During the Chemistry Olympiad, the 15 competitors took a series of exams and lab practicals to determine the top four students who will compete in the international competition July 21-30, 2012, in Washington, D.C. (U.S. Air Force photo/Sarah Chambers)
6/18/2012 - U.S. AIR FORCE ACADEMY, Colo. (AFNS) -- The 2012 U.S. National Chemistry Olympiad finalists have put their chemistry knowledge and skills to the test through competitive exams and lab practicals at the Academy's 28th U.S. National Chemistry Olympiad study camp June 5-20 here.

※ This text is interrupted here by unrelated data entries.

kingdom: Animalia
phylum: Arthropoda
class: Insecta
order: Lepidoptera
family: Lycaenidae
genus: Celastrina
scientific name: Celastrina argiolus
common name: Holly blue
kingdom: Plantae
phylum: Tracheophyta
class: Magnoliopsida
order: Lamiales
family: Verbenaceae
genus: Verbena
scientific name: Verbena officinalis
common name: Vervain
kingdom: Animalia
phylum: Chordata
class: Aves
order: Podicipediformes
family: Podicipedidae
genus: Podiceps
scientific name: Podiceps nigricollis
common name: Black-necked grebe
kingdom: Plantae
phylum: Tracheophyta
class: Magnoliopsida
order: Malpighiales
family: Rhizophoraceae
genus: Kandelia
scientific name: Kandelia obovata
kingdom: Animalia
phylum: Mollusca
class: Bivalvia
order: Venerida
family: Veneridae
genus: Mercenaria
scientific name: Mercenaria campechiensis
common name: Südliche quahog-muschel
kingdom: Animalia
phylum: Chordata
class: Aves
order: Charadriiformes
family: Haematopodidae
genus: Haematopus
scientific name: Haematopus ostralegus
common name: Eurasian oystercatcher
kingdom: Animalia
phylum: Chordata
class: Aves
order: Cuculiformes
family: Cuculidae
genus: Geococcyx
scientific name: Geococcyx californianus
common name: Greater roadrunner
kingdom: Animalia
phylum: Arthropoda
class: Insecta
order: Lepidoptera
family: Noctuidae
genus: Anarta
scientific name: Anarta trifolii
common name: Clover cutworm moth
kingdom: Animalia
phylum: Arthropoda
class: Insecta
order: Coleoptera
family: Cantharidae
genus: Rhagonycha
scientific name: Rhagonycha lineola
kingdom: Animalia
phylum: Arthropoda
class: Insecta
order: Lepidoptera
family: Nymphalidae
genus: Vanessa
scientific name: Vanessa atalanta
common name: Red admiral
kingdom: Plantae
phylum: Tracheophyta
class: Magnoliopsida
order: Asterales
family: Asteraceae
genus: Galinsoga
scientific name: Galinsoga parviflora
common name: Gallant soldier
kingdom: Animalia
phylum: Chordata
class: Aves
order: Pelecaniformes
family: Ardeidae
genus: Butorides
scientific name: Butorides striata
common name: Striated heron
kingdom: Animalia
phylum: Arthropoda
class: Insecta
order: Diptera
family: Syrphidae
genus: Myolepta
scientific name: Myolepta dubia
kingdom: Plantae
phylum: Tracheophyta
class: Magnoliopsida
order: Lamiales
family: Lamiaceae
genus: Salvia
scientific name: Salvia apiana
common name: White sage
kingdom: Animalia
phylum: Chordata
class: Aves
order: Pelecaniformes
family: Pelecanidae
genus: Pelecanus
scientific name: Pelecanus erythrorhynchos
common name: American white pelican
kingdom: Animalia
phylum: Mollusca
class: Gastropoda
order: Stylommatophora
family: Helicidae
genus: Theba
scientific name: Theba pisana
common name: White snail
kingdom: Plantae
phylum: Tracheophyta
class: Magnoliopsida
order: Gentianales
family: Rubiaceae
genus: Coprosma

Fifteen high school boys and five high school girls from across the country have spent time in the Academy's chemistry department to study, test and compete to represent the U.S. at the 44th International Chemistry Olympiad competition next month.
"I think this program is remarkable in that it showcases our faculty on the national level and also encourages high school students to push themselves in the Science, Technology, Engineering and Mathematics fields," said Department of Chemistry Associate Professor Kim Gardner, the director of the camp. "Many of these students have the potential to go on to be leaders in their fields, so I think this is important."
The group consisted of four seniors, 12 juniors, three sophomores and one freshman. They came from areas such as Michigan, New York, Missouri, Connecticut and California.
"The material they are studying is at the undergraduate level in organic, inorganic, analytical and physical chemistry as well as biochemistry," Gardner said.
High school junior Jess Xu from New Jersey said organic chemistry has been a good challenge.
"When we were tested at the national level, it was mostly on general chemistry," Xu said. "Here 50 percent of the stuff we learn is on organic chemistry, which I'm not that familiar with. I've learned quite a bit."
Gardner said around 11,000 students took the initial exam for the program. The second exam was narrowed down to 1,000 students, took place in April and consisted of a 60-question, multiple-choice exam; an eight-question, free-response exam and two-question lab practical. Gardner said based on the results of that exam, the top 20 students were invited to attend the study camp here.
Three faculty mentors and one peer mentor assisted with the camp. Kelli Slunt, the head mentor of the group said she felt fortunate to work with the students.
"It's been a wonderful experience to work with kids on this caliber," Slunt said. "They're sweet kids and have great personalities."
Gardner said the camp was first held in 1984 and has always been at the Academy.
"I know that these students typically have little or no knowledge of the military and most walk away with a highly favorable opinion of the Academy and the Air Force," Gardner said. "The program coordinator at American Chemical Society has been very blunt in saying she doesn't want this camp held anywhere else due to the level of support that we provide and experience and continuity we have."
High school senior and third-time returning competitor, Timothy Lee, said he appreciates that the event is at the Academy.
"I'm really attracted to the people here and the atmosphere is a really appealing learning environment," Lee said. "From these competitions, you make connections and friends. It's not just tests the whole time, and it's also a place where you can have fun."
This week competitors will take a series of exams and lab practicals to determine the top four students who will compete in the international competition July 21-30 in Washington D.C.